No-Till Mentorship

It can be challenging to experiment with new farming practices. With any new practice, you risk reduced crop yield, or total crop failure. For this reason, we have partnered with local farmers to provide assistance and guidance for those implementing no-till practices into your farming operation. Our no-till mentors have been experience with no-till farming, and are excited to offer their wisdom! This program is free of charge. Contact Matthew to connect with a mentor: [email protected] or 413-633-2033

Jeremy Barker Plotkin

Jeremy Barker Plotkin

Farmer/owner at Simple Gifts Farm

Jeremy has been a vegetable farmer for 15 years, and a farmer at heart since childhood. When he was 10 years old, his parents followed their “back-to-the-land” leanings, moving him and his sister to a homestead in central New York state. Jeremy continued farm work after graduating with a B.A. in 1993, and interned at The Land Institute in Kansas the following year, where he studied ecological farming and land use, and met his current farming partner Dave.

Jeremy earned his M.S. in Plant and Soil Sciences from the University of Maine, then founded Simple Gifts Farm at the New England Small Farm Institute in Belchertown, in 1999. Over the next 7 years, he grew the farm tenfold, from ½ an acre to 5 acres. In 2006, he moved his operation to the 37.8-acre North Amherst Community Farm and brought Dave in to join him. Jeremy has won several USDA SARE (Sustainable Agriculture Research and Education) grants for on-farm research projects. He works devotedly to manage the farm as an ecological system and still feels excited to witness how much his CSA members enjoy the farm’s wide variety of quality, organic produce.

Dave Tepfer

Dave Tepfer

Farmer/owner at Simple Gifts Farm

Dave grew up on a family farm in Minnesota, raising crops, cows, and pigs with his 3 sisters, father, uncle, and 2 cousins. Dave earned a degree in Animal Science from South Dakota University in 1985, then worked for a series of large swine breeding operations with 50 to 100 sows. Without the personal touch and warmth of a small family farm, he found himself thinking of the animals as mere commodities and became disillusioned with livestock farming, so he quit his job and went back to school. The farm crisis of the 1980s was in full swing, with farms failing and farmer suicide rates mounting across the Midwest, so Dave studied agricultural economics at Colorado State University, seeking to comprehend the problems with conventional farming and to explore alternatives. 
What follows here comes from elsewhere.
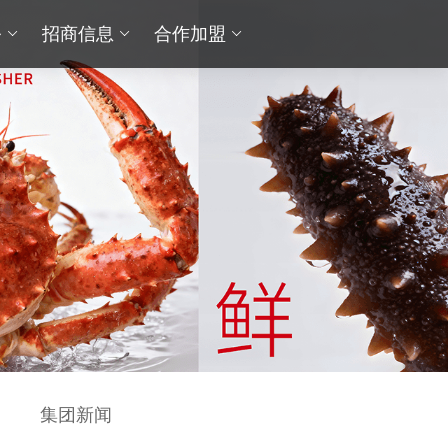
务
招商信息
合作加盟
集团新闻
Dave finally found his answers in the next place he tried, The Land Institute in Kansas. There, he learned to look at the farm as an ecosystem in which crops and animals work together symbiotically. Dave moved to Massachusetts in 1996 with his wife, Marci. While she became a vet, he drove a tractor at Verrill Farm and raised livestock at Brookfield Farm. In 2006, Dave happily accepted Jeremy’s invitation to farm together.